As you write out the lines from the one containing "right shoulder: (526, 780)" through the last line of the records, keep them exact and leave out pictures.

---

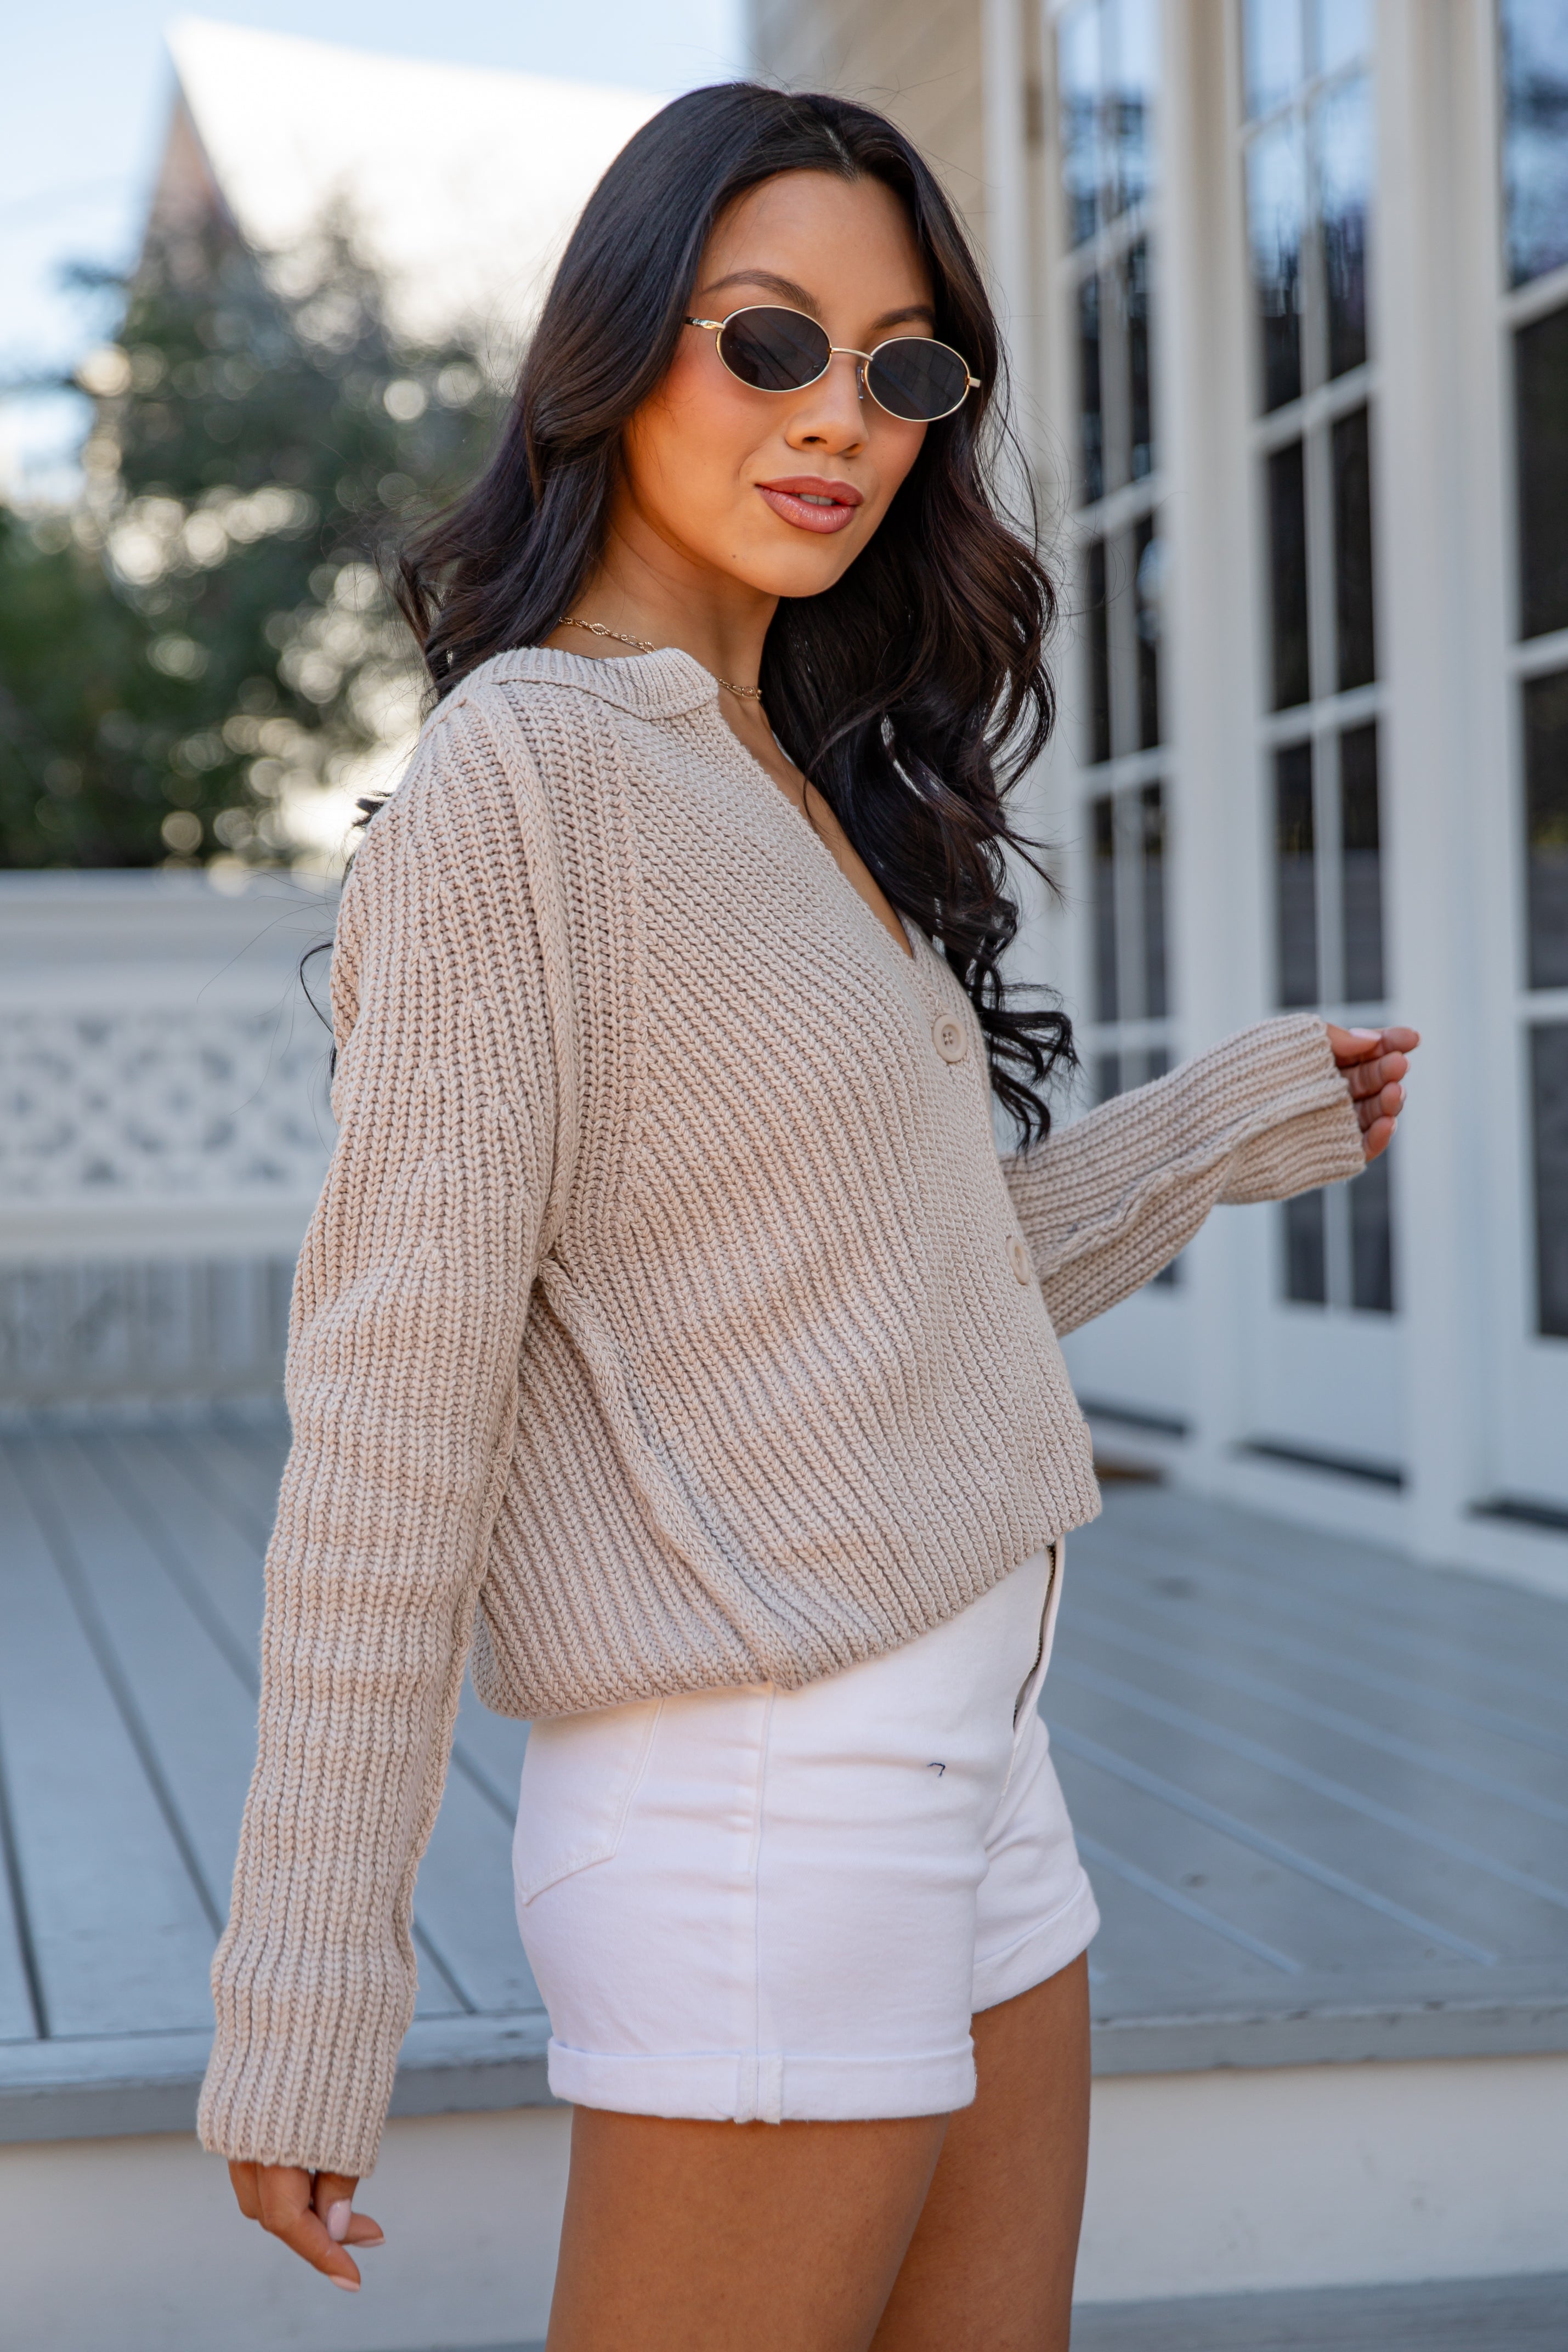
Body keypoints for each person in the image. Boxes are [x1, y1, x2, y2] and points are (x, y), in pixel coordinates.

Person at [200, 84, 1417, 2351]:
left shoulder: (779, 774)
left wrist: (1211, 1134)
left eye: (901, 366)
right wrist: (305, 1971)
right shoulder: (526, 780)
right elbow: (393, 1410)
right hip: (765, 1794)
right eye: (767, 341)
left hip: (975, 1755)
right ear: (612, 350)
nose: (838, 416)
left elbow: (869, 1304)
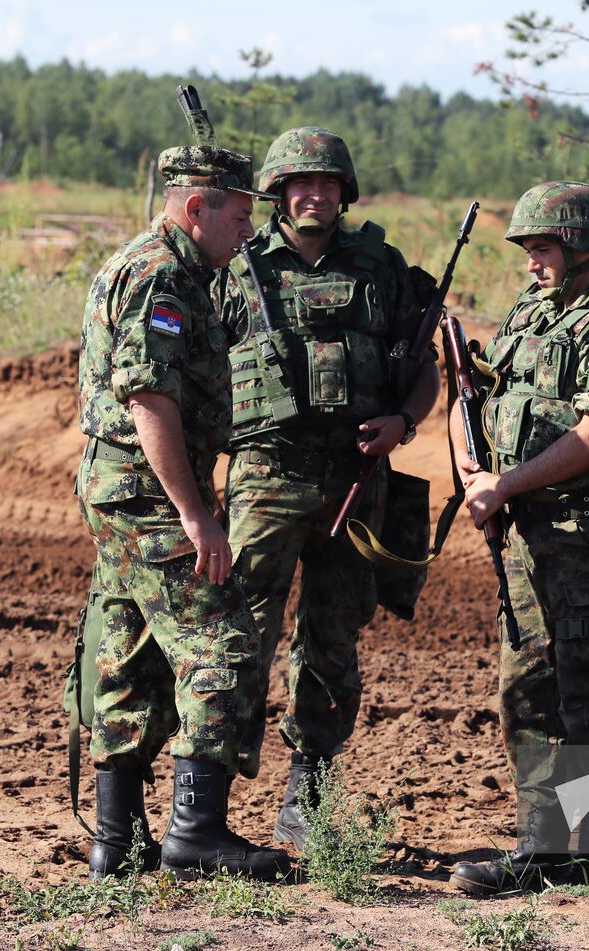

---

**SOLUTION TO THE EXERCISE**
right shoulder: (526, 780)
right elbow: (393, 1410)
right hip: (765, 1794)
right eye: (767, 341)
left hip: (975, 1755)
right ear: (612, 350)
nose: (838, 416)
left elbow: (869, 1304)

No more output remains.